Even Mattie Donnelly wasn’t Mattie Donnelly straight away and took it upon himself to turn down his first call-up to the panel so he could bulk himself up to be ready. Harte threw himself into the mix from the outset and, by the following year, uncle Mickey was building the team around him. Tyrone named him at six for most of the league but the number only hinted at the role. Already, he was too important to be given just one job.
“He generally went to where he was needed,” says McGinley. “As teams tried to put the clampers on him, you toyed with the idea of putting him in at full-forward every now and then for a while. I’d have always felt it was worth trying to get him into a one-on-one situation because he is so strong at winning the ball and he has the feet for it and the head for it.
“Sometimes you’ll see him maybe make a bombing run forward and linger up there for a while after the move breaks down. I like seeing that because sometimes I just think he’s that good, he should be given a free role. You’d be tempted to say to him, ‘Look Petey, do whatever you want to do and go where you want to go’.
“But funny enough, I actually don’t think he would like that himself. They tried it a few times before, maybe three or four years ago and I think he preferred ultimately to be given a more structured role to carry out. His thinking would be, ‘Look, give me a job and I will do that job’. What you get from him in that scenario is the job you want done, done better than anyone else could do it. But also, once he is happy he has taken care of it, then he will add something extra.”
Bit by bit and year by year, Tyrone have been able to lighten his load. Niall Morgan arrived in 2012 to knock over the 45s, Connor McAlliskey and Darren McCurry came along to kick frees and, on occasion, their share of points. In four out of the last five seasons, he’s been Tyrone’s leading championship goalscorer either jointly or on his own – and remains so even if you strip out goals from penalties. This despite almost never spending more than the occasional snatched five minutes sited in the full-forward line.
As much as anything, that’s what his majestic point in the 75th minute of the Ulster final was about. For a quiet guy to take such a flamboyant score, the context needs to be right. Earlier in the game, earlier in the season even, Peter Harte might not reach for that club.
But watch it again and look at how he realises it’s on even before the ball is recycled to him. And how he takes it on the run, totally bodily committed to the strike so it has the momentum behind it to send it sailing through the posts from 50 metres. Just like Cavanagh had done a minute earlier, it was the right move at the right time.

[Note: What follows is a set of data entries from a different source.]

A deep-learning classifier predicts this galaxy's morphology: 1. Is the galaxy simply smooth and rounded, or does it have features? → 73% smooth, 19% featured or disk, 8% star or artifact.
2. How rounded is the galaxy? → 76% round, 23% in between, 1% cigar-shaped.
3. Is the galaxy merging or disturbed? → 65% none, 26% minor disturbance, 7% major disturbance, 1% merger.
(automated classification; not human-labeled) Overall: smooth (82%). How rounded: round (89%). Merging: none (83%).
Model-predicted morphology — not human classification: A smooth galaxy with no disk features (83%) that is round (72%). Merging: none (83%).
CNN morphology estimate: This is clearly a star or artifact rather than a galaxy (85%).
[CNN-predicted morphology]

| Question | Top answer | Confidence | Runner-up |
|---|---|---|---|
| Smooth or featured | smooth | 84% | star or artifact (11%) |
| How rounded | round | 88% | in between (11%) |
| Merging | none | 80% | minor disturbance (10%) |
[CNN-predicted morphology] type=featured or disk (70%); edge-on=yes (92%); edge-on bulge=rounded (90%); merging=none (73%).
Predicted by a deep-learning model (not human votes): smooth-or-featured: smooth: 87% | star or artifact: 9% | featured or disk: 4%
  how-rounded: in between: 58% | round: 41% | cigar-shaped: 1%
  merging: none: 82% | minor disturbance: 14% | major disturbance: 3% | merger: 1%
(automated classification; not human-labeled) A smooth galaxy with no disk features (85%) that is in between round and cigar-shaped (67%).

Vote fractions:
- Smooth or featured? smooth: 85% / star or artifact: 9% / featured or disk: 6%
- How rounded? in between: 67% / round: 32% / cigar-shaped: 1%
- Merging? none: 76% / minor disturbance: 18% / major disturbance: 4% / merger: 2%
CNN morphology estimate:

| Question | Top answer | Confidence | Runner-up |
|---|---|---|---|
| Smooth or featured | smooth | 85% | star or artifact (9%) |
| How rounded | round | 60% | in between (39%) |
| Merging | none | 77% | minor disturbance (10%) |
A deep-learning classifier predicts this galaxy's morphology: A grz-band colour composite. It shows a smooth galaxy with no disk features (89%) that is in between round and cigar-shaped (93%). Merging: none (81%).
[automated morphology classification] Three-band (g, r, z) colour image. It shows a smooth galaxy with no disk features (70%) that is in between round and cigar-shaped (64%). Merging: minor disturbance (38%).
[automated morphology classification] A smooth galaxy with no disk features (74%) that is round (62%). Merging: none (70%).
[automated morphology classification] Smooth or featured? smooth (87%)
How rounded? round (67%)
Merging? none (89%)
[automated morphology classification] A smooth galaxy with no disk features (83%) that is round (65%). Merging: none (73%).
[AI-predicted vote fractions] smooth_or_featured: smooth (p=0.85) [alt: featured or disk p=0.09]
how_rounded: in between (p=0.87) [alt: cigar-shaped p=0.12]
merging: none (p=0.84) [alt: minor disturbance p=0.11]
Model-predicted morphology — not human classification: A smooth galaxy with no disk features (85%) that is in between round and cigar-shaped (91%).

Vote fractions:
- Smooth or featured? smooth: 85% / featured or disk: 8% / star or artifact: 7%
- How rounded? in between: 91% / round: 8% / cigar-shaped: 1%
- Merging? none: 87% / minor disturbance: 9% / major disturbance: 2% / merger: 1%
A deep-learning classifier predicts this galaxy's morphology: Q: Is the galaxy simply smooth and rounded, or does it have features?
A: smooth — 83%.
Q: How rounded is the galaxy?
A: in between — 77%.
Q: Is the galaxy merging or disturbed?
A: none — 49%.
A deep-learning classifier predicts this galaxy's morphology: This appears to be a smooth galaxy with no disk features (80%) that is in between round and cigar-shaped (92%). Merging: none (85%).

“Petey isn’t the guy who takes rash shots,” says McGinley. “He’s too clever and too calculated for that. He wouldn’t allow himself to do it. So when he was doing that, it wasn’t a hit and hope.
“He was fully committed to it and knew it was the right thing to do at that moment. He had total confidence in his ability to do it. I was delighted to see it because he is that player.
“I know myself what it’s like when you’re in the middle of it, you’re so guarded against people giving you compliments and you’re so paranoid almost of letting it go to your head. But I do genuinely hope that he is able to enjoy some of it.”
Winning generally helps. After six years of frustration, Harte finally has Tyrone where he needs them.